— Description of the task —
The listing below contains a span that opens with the line containing "Prosecution opposes Machar bid to" and closes with the line containing "PUBLISHED 13 HOURS AGO". Return that span exactly.
Start of Supplied records
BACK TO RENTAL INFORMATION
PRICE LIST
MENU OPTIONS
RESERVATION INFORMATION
End of Supplied records
Start of Supplied records
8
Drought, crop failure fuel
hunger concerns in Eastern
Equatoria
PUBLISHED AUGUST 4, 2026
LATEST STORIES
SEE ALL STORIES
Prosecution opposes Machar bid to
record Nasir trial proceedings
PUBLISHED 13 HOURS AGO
End of Supplied records
— Solution for this task —
Prosecution opposes Machar bid to
record Nasir trial proceedings
PUBLISHED 13 HOURS AGO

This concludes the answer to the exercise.